Confirmation of the three-member panel's earlier order and award decision in favor of USECC came after consensual arbitration of proceedings begun by Nukem Inc. and its 100-percent-owned subsidiary, Cycle Resource Investment Co. (CRIC).
The proceedings concerned the Sheep Mountain Partners (SMP) uranium operations in Wyoming. The partnership was formed in December,1988 between USECC and Nukem-CRIC to develop and mine uranium ore from the SMP mines and to mill the ore into concentrates that were to be marketed worldwide.
Disputes arose between the partners and arbitration was commenced by Nukem CRIC on June 1991. Hearings began June 27, 1994 and consumed 73 days, ending on May 31, 1995.
On April 18,1996, the arbitration panel awarded USECC about $7.4 million in damages. Another award of $4.8 million was also given to USECC from funds held in SMP bank accounts.
USECC reported on April 22 that additional cash and "significant sources of low price uranium may also be available" to Sheep Mountain Partners as a result of the award.
USECC petitioned the U.S. District Court in Colorado for confirmation of the award. Nukem filed two motions to set aside portions of the award, alleging that significant portions were erroneous. Nukem sought to set aside potentially $16 million which the panel had awarded USECC.
On May 31, the court remanded the award to the panel for consideration of Nukem's motions. On July 3, the panel entered a new order affirming the earlier award.

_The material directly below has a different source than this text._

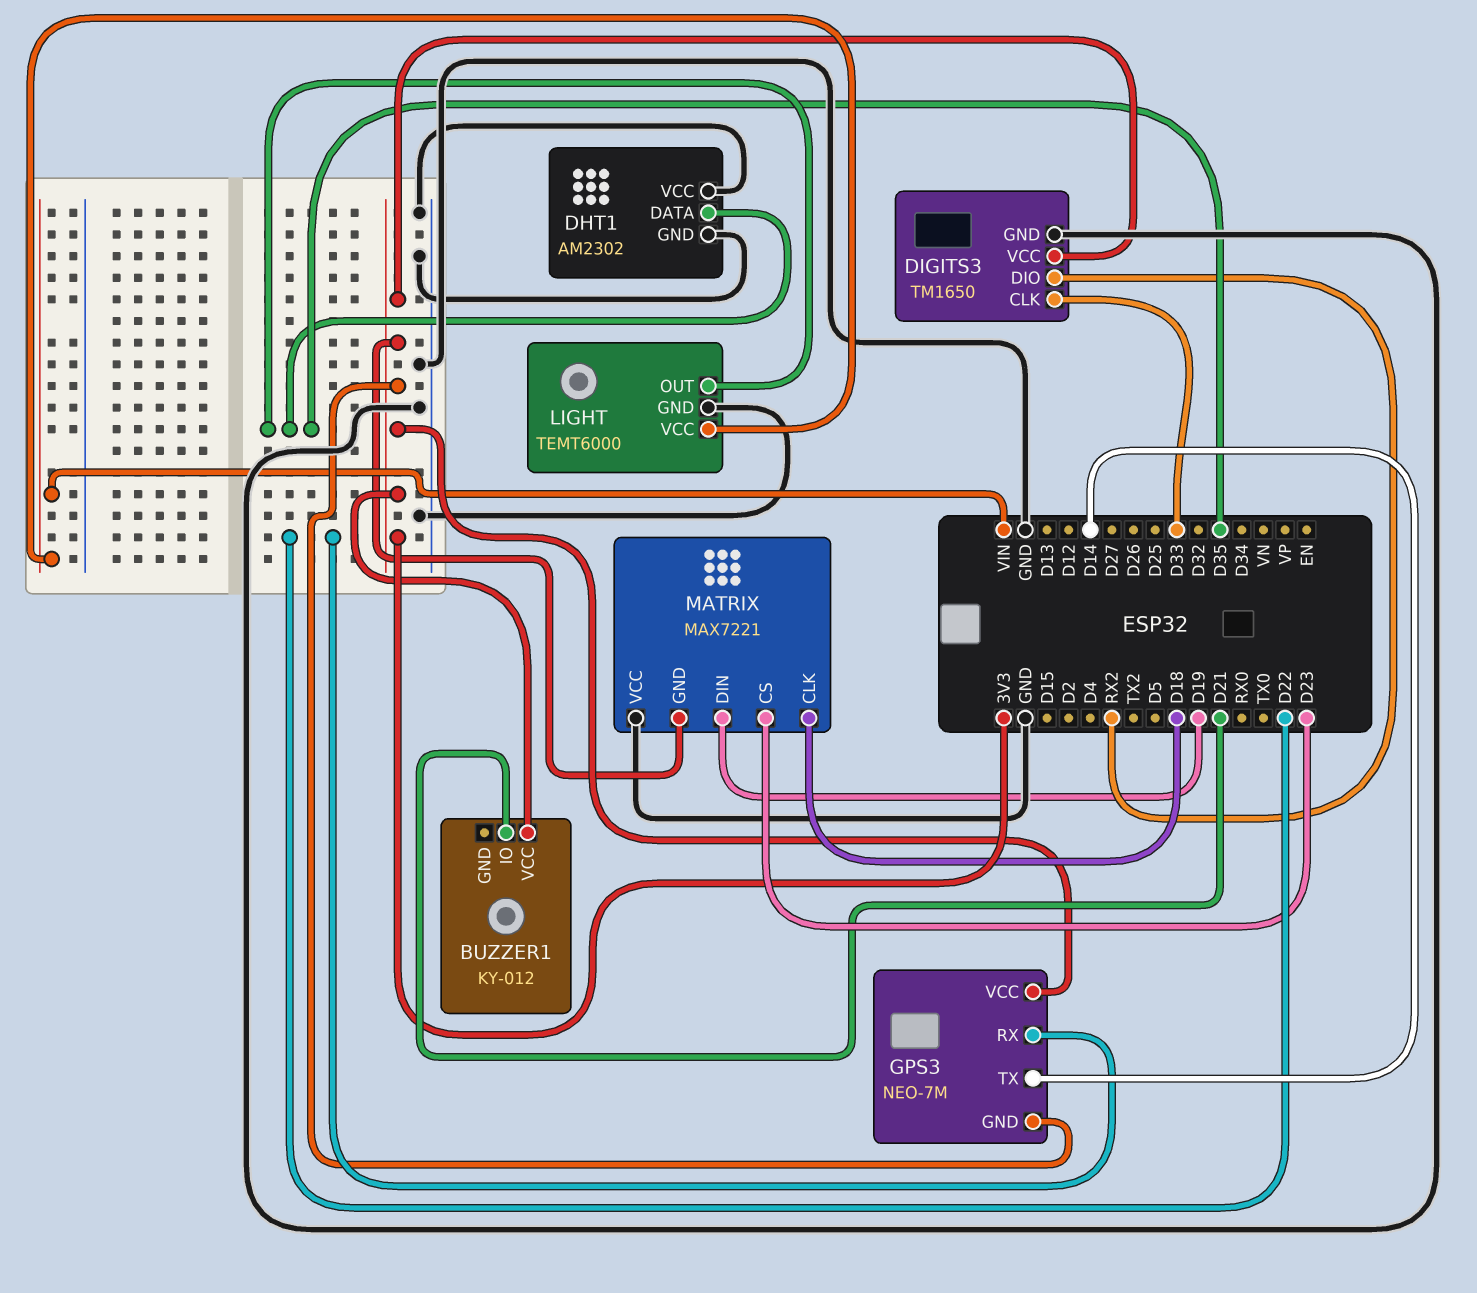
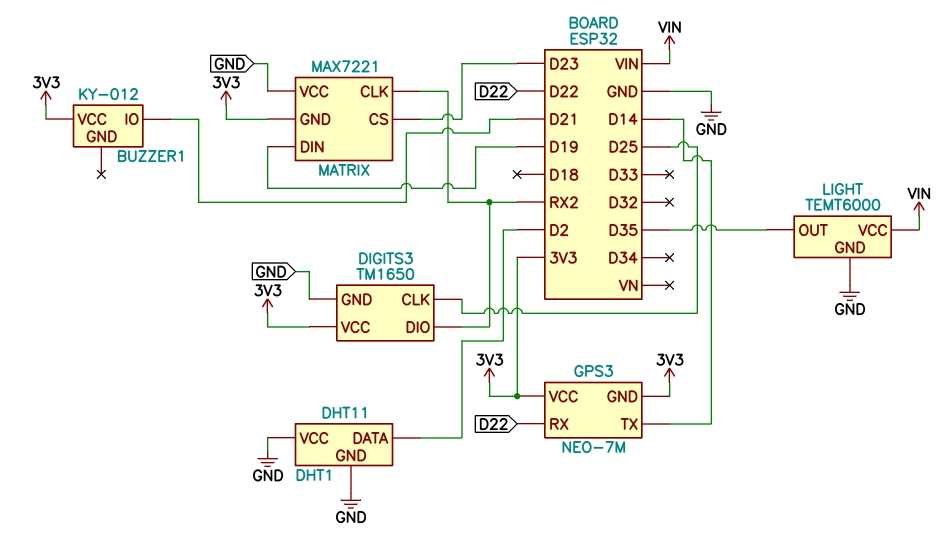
DHT1: AM2302 -> DHT11
DHT1 pin DATA: D35 -> D2
DIGITS3 pin CLK: D33 -> D25
MATRIX pin CLK: D18 -> RX2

A panel statement said, "There was wrongdoing on the part of Nukem when it used what were clearly partnership contracts to obtain financial benefits for itself alone .... Our award ... is premised upon wrongdoing by Nukem and a judgement by us that Nukem ought not to be permitted to profit by that wrongful conduct."

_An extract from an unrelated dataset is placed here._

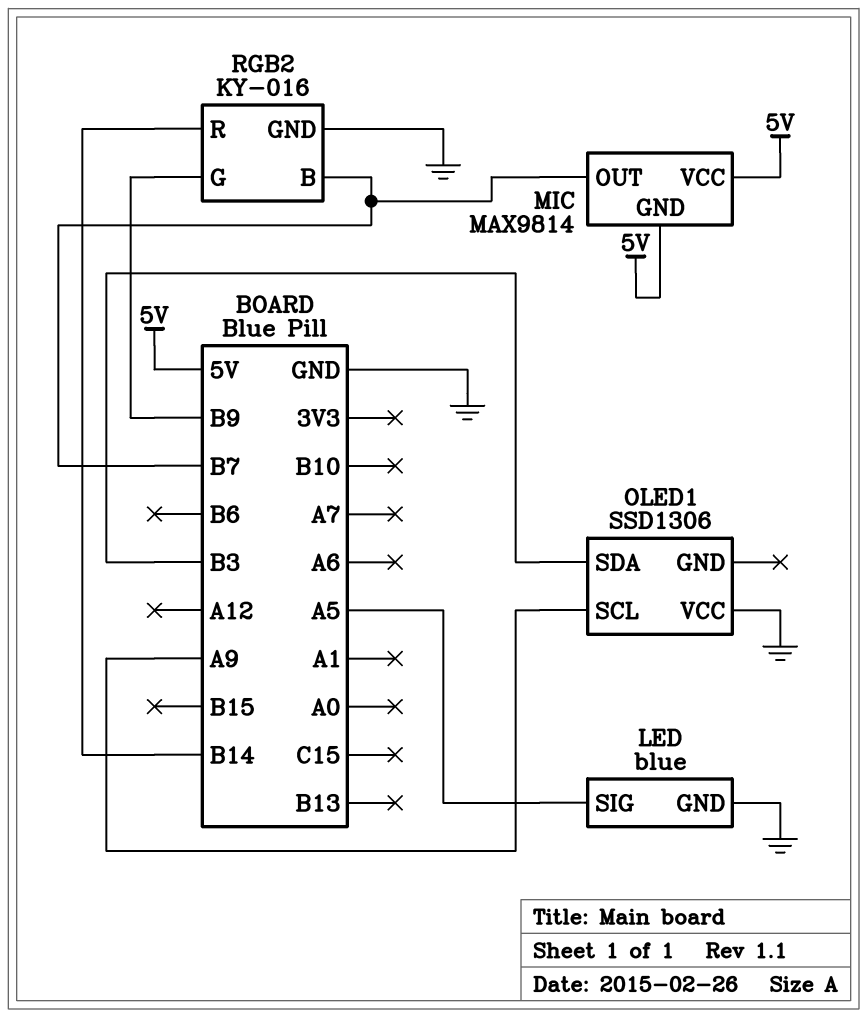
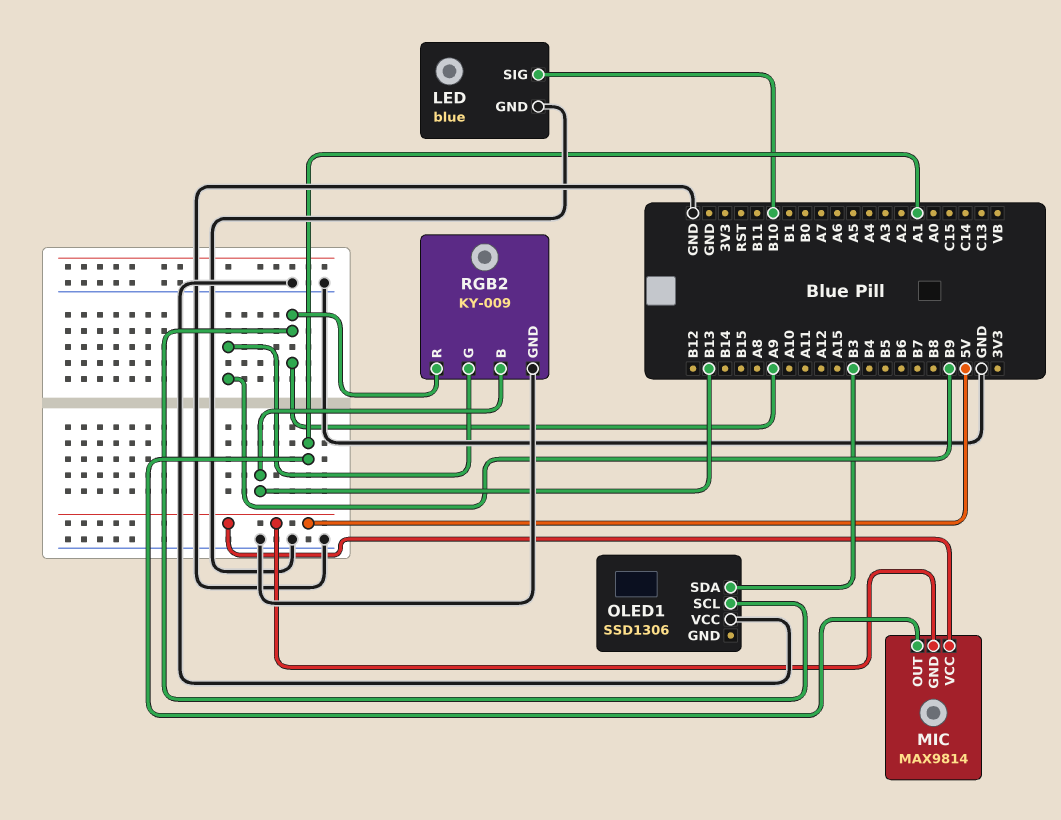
LED pin SIG: A5 -> B10
MIC pin OUT: B7 -> A1
RGB2: KY-016 -> KY-009
RGB2 pin B: B7 -> B13
RGB2 pin R: B14 -> A9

According to a U.S. Energy news release, the panel affirmed the order awarding Sheep Mountain Partners "the rights to purchase CIS uranium, the uranium acquired pursuant to those rights, and the profits therefrom which are impressed with a constructive trust in favor of SMP."
The panel stated, "We thus conclude that there is no inconsistency and no double recovery and no subtraction that ought to be made from profits already realized."
In addition to the petition for confirmation of the award, USECC also filed a petition for appointment of a receiver for the Sheep Mountain Partnership as well as motions to dissolve the partnership and for an order directing distribution of the escrowed proceeds in the SMP account. These matters may be considered by the court soon.
"The money we expect to receive within the near future will be used to put the Shootaring Canyon uranium mill in Utah on line by late 1996 or early 1997," said John L. Larsen, US Energy's president.